You can’t buy Divi builder separately you have to purchase Elegant themes membership which includes all the products of Elegant themes and with one license you can use it on unlimited websites which is a great deal.
- Yearly Access – $89/year (Unlimited websites)
- Lifetime Access – $249 one-time (Unlimited websites)
We have talked about the features and price now let’s see what’s the level of support you will get.
- Elementor – They only have a ticket or email-based support and it is only available for pro users.
- Divi – They offer support in multiple channels such as live chat, email or ticket support for your technical needs.
Ease of use
After considering all the features finally it comes down to how easy it is to use?

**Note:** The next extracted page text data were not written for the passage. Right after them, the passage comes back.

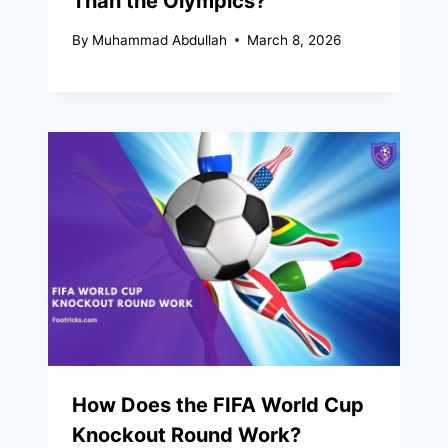
Than the Olympics?
By
Muhammad Abdullah
March 8, 2026
How Does the FIFA World Cup
Knockout Round Work?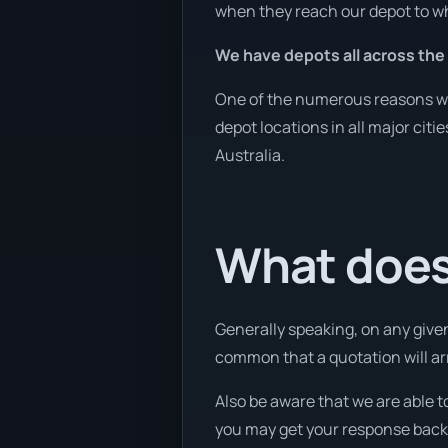
when they reach our depot to wh
We have depots all across the
One of the numerous reasons we 
depot locations in all major cit
Australia.
What does 
Generally speaking, on any given
common that a quotation will arr
Also be aware that we are able t
you may get your response back w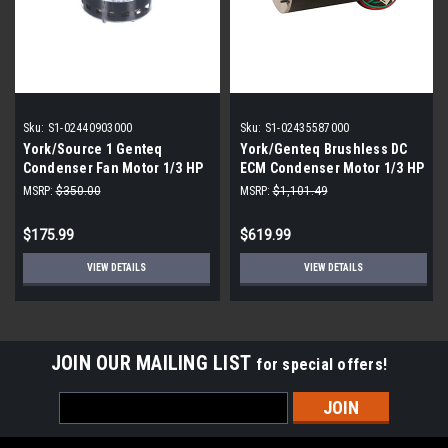
Sku:
S1-02440903000
Sku:
S1-02435587000
York/Source 1 Genteq
York/Genteq Brushless DC
Condenser Fan Motor 1/3 HP
ECM Condenser Motor 1/3 HP
240V
240V 2.81A
MSRP:
$350.00
MSRP:
$1,101.49
$175.99
$619.99
VIEW DETAILS
VIEW DETAILS
JOIN OUR MAILING LIST
for special offers!
Email
Address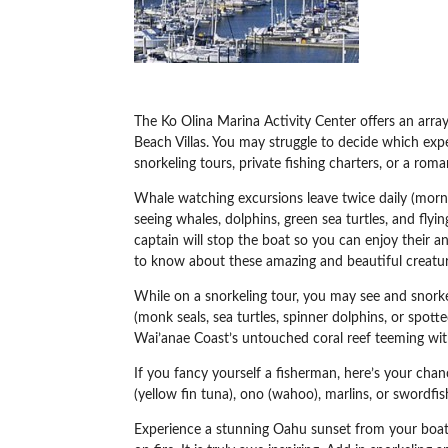
The Ko Olina Marina Activity Center offers an arra
Beach Villas. You may struggle to decide which exp
snorkeling tours, private fishing charters, or a roma
Whale watching excursions leave twice daily (morn
seeing whales, dolphins, green sea turtles, and fl
captain will stop the boat so you can enjoy their 
to know about these amazing and beautiful creatur
While on a snorkeling tour, you may see and snorke
(monk seals, sea turtles, spinner dolphins, or spott
Wai’anae Coast’s untouched coral reef teeming with 
If you fancy yourself a fisherman, here’s your chanc
(yellow fin tuna), ono (wahoo), marlins, or swordfish.
Experience a stunning Oahu sunset from your boat –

Elementor is the clear winner here, it has very simple UI and very easy to use for even a newbie. Whereas Divi has a much steeper learning curve it will take some time for a new user to get used to it.
Divi is full of features and options, at times it feels way too many seeing so many buttons on the screen can be a bit confusing.
Who is the winner?
For me, Elementor is the winner, for the ease of use and its robust features like theme builder, popup and an ever-growing helpful community.
Elementor is growing at a fast pace and equally developing new features to stay ahead of its competition.
Divi seems to be a step behind in this just like they introduced the Divi theme builder after Elementor introduced its theme builder.
Most frequently asked related to Elementor vs Divi Builder.
1. Can I use Divi and Elementor together?
Yes, you can use two or more page builders together in a theme. Though it is not advisable to use more than one page builder, it will make your website slow.
2. Is Divi better than Elementor?
Divi has a steeper learning curve compared to Elementor. Elementor is more user friendly.
3. Does Elementor work with all themes?
Elementor is compatible with most popular themes. With Elementor theme builder you can use it with almost any theme.
4. Can I use Divi builder with other themes?
Yes, you can use the Divi builder with other themes.
5. Can I use Elementor Pro without a theme?
No, you need a theme. Even though you can build all the theme parts like header, footer etc with Elementor Pro but you still need a WordPress theme.
As you can see both Divi and Elementor are really powerful page builders they can help you achieve almost any type of design for your website.
If you want an easy to use yet a very powerful page builder which works with most themes then go for Elementor.
But if you want more options and features including some marketing features in one package and don’t plan to switch page builders often then you can go for Divi.
So which page builder do you use? Do let us know in the comments section below.